(Given records begins)

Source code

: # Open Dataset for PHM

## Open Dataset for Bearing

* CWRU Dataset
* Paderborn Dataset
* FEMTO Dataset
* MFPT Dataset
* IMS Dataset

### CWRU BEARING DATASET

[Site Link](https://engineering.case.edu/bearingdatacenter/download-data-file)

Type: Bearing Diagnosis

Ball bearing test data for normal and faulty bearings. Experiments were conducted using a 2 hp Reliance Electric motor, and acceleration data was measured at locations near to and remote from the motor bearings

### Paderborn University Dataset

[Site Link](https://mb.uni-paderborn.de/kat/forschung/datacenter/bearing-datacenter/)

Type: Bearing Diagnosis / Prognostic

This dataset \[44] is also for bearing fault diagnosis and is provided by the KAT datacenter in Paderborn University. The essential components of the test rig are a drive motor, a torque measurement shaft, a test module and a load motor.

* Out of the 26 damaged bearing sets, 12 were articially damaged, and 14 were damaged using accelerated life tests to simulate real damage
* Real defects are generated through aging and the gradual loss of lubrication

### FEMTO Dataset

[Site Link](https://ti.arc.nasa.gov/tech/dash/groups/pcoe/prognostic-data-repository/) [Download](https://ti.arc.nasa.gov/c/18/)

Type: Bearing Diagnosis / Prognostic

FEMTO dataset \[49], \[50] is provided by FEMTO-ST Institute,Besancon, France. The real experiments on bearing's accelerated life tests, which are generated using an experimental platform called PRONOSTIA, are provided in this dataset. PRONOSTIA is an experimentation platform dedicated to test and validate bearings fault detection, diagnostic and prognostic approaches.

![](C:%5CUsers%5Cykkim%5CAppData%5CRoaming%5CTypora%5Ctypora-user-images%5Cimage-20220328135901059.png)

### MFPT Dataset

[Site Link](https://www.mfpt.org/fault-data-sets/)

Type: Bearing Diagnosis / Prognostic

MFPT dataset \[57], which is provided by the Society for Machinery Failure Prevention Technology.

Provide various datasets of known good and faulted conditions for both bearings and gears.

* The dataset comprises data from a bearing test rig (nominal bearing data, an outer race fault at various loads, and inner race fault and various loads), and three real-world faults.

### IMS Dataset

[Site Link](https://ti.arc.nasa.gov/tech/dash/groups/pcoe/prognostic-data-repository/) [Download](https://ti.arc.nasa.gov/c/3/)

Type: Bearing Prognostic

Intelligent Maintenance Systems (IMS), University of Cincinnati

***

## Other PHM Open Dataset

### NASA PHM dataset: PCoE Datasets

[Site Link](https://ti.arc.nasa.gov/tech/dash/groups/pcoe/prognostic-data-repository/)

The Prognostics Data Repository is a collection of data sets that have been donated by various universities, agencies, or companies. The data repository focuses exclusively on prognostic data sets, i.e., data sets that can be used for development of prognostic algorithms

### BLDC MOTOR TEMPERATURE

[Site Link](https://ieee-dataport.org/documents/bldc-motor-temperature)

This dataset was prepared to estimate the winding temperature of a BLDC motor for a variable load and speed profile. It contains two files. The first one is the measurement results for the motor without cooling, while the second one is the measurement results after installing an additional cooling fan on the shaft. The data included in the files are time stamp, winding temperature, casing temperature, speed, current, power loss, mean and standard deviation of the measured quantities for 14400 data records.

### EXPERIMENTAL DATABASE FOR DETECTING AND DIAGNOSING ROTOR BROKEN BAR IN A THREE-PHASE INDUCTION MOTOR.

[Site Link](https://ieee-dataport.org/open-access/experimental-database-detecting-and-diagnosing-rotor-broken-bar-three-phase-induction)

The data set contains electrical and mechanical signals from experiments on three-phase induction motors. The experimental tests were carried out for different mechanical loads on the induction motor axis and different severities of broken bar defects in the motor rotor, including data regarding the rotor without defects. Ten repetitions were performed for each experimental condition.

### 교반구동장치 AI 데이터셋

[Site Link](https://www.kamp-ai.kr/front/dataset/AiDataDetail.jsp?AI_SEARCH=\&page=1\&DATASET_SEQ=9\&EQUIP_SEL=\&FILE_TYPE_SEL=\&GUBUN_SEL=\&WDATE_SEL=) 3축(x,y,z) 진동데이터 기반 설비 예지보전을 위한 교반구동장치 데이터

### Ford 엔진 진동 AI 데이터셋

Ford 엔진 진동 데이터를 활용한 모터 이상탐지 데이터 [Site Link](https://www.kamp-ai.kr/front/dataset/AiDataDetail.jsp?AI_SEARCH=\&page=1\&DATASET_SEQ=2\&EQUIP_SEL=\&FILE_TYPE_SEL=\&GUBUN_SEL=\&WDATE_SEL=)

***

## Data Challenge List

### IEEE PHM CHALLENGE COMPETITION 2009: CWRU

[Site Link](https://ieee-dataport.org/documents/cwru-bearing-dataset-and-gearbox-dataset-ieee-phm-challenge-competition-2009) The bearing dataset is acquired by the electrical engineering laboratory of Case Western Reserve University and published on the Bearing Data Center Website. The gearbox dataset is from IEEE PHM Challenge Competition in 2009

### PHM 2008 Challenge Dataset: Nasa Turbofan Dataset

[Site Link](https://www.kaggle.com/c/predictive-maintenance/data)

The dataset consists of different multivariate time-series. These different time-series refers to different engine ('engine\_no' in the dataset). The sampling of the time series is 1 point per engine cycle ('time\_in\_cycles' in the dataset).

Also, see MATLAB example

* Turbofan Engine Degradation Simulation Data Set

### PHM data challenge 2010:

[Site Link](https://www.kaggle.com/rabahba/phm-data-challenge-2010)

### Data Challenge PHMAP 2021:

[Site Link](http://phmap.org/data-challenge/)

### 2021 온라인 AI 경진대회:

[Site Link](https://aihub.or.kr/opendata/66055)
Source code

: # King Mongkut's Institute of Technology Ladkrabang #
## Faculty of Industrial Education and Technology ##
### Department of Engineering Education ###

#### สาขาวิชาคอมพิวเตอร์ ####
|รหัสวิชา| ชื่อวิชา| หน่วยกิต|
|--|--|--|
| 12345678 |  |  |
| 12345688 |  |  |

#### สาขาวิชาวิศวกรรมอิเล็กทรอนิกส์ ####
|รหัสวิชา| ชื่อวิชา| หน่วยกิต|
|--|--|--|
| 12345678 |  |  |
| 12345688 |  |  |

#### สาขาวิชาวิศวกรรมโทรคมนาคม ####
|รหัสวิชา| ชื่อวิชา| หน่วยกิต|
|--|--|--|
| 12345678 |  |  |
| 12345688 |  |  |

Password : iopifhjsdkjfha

(Given records ends)

#### [What needs to be done]
Your answer should consist only of the lines above between the line holding "Dataset for PHM" and the line holding "### IMS Dataset", inclusive, each transcribed exactly.

#### [Response]
: # Open Dataset for PHM

## Open Dataset for Bearing

* CWRU Dataset
* Paderborn Dataset
* FEMTO Dataset
* MFPT Dataset
* IMS Dataset

### CWRU BEARING DATASET

[Site Link](https://engineering.case.edu/bearingdatacenter/download-data-file)

Type: Bearing Diagnosis

Ball bearing test data for normal and faulty bearings. Experiments were conducted using a 2 hp Reliance Electric motor, and acceleration data was measured at locations near to and remote from the motor bearings

### Paderborn University Dataset

[Site Link](https://mb.uni-paderborn.de/kat/forschung/datacenter/bearing-datacenter/)

Type: Bearing Diagnosis / Prognostic

This dataset \[44] is also for bearing fault diagnosis and is provided by the KAT datacenter in Paderborn University. The essential components of the test rig are a drive motor, a torque measurement shaft, a test module and a load motor.

* Out of the 26 damaged bearing sets, 12 were articially damaged, and 14 were damaged using accelerated life tests to simulate real damage
* Real defects are generated through aging and the gradual loss of lubrication

### FEMTO Dataset

[Site Link](https://ti.arc.nasa.gov/tech/dash/groups/pcoe/prognostic-data-repository/) [Download](https://ti.arc.nasa.gov/c/18/)

Type: Bearing Diagnosis / Prognostic

FEMTO dataset \[49], \[50] is provided by FEMTO-ST Institute,Besancon, France. The real experiments on bearing's accelerated life tests, which are generated using an experimental platform called PRONOSTIA, are provided in this dataset. PRONOSTIA is an experimentation platform dedicated to test and validate bearings fault detection, diagnostic and prognostic approaches.

![](C:%5CUsers%5Cykkim%5CAppData%5CRoaming%5CTypora%5Ctypora-user-images%5Cimage-20220328135901059.png)

### MFPT Dataset

[Site Link](https://www.mfpt.org/fault-data-sets/)

Type: Bearing Diagnosis / Prognostic

MFPT dataset \[57], which is provided by the Society for Machinery Failure Prevention Technology.

Provide various datasets of known good and faulted conditions for both bearings and gears.

* The dataset comprises data from a bearing test rig (nominal bearing data, an outer race fault at various loads, and inner race fault and various loads), and three real-world faults.

### IMS Dataset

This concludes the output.